午前中に真珠の里で眺めた英虞湾の筏が、展望台から海面に広がっているのが見えました。この湾の穏やかな水面の下で、長い年月をかけて真珠が育まれていることや、海女さんたちが今日も素潜りで海に入っていること。その光景を思い出しながら眺めるその景色は、三重の海の奥行きを感じさせてくれました。
【最後に】
大西代表曰く、この合宿は「1年前から練りに練ったプログラム」だったそうです。いつもナデシコプログラムでは各分野の一線でご活躍されている一流の方々からお話を伺うことができ、おかげさまで、普通ならできない経験を多くさせていただきました。また、この伊勢合宿はその集大成でした。大変ご多忙の中、お時間を作っていただき、私たちにご講義やご案内をしてくださった先生方、街で出会い話しかけてくださった方々、そして事務局の皆様、関わってくださった全ての方々に誠に感謝申し上げます。
最終選考会まで残り2週間。いよいよクライマックスを迎えます。後悔のないように大会まで準備を整え、大会後も多くの方々に日本酒をはじめとする日本の伝統文化の魅力をお伝えできるよう、精一杯努めてまいります。未熟者ではございますが、引き続き応援のほど、よろしくお願いいたします。
【Brief in English】
On 31st May, we visited Shima City and Toba City in Mie Pref. as part of the 18th Nadeshiko Program.
In the morning, we visited Shinju no Sato, a pearl experience facility, where we attended a lecture on pearl cultivation and extracted pearls from akoya oysters ourselves. We learned that Shima is the birthplace of pearl cultivation worldwide, as Mikimoto Kokichi first succeeded here in 1893. We also learn that only about 5% of cultivated pearls achieve a perfect round shape.

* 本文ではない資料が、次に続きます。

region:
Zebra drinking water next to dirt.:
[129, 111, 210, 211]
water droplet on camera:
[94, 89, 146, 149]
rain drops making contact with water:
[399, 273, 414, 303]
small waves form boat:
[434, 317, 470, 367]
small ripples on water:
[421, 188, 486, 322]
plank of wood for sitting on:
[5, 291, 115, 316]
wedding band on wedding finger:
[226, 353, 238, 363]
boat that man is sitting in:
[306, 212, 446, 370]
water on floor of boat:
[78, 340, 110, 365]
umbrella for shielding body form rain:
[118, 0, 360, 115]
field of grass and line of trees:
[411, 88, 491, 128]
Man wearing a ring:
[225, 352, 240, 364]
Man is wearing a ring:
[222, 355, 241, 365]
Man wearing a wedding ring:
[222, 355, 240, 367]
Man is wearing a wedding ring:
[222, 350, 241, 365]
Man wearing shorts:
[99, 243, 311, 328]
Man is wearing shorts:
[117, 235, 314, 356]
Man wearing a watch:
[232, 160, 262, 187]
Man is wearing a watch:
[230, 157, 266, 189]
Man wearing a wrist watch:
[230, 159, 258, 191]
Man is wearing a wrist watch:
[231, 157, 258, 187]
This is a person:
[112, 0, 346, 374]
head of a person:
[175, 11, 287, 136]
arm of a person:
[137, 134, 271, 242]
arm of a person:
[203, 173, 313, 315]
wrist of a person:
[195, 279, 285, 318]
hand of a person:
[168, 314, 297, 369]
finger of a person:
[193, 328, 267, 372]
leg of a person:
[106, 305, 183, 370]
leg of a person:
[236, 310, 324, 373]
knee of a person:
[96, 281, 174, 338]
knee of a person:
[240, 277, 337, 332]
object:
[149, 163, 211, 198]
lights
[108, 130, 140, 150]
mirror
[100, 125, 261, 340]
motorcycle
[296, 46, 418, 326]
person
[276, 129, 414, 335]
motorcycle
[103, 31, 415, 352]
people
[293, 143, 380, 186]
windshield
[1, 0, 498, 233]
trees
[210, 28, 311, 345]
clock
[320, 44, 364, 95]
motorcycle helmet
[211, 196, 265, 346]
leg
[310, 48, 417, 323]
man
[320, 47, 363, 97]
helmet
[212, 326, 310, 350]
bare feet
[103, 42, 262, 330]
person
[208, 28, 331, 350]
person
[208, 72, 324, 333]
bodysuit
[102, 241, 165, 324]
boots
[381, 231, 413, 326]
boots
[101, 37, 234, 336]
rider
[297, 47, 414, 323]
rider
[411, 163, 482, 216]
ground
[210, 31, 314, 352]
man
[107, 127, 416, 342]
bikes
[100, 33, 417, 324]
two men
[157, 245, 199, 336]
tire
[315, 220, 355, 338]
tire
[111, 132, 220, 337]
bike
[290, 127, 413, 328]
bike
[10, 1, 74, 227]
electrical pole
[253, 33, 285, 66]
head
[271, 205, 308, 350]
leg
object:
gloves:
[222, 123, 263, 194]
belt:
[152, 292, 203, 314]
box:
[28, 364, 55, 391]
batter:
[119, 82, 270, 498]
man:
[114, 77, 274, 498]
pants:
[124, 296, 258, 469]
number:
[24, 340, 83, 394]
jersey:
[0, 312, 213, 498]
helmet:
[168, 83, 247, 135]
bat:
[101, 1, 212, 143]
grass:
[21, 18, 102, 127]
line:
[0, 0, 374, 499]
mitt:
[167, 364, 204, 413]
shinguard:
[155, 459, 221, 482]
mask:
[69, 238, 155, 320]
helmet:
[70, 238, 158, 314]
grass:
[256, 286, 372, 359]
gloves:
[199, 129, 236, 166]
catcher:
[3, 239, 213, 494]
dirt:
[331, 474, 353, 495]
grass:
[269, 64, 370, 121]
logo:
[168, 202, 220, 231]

I had my pearl made into a ring as a memento of the experience.
For lunch, we experienced an ama-koya hosted by Mr. Takeuchi of Shima Nagisa Kikaku, where ama divers cooked their fresh catch for us. We enjoyed abalone, turban shells and other local seafood while hearing about the ama tradition, which dates back over 3,000 years. However, the number of active ama has dropped drastically, and the culture faces serious challenges from an aging workforce and climate change.
In the afternoon, Mr. Inoue guided us to Yokoyama Observatory, which offers a panoramic view of Ago Bay and its approximately 60 small islands, awarded one star in the Michelin Green Guide Japon.
In closing,I would like to express my sincere gratitude to everyone who supported us as they have fully supported us to have such precious experiences on the Nadeshiko Program. We have only two weeks until the Final of 2026 Miss SAKE.I will continue to do my best to play my role, which is to promote Japanese SAKE and culture to the world.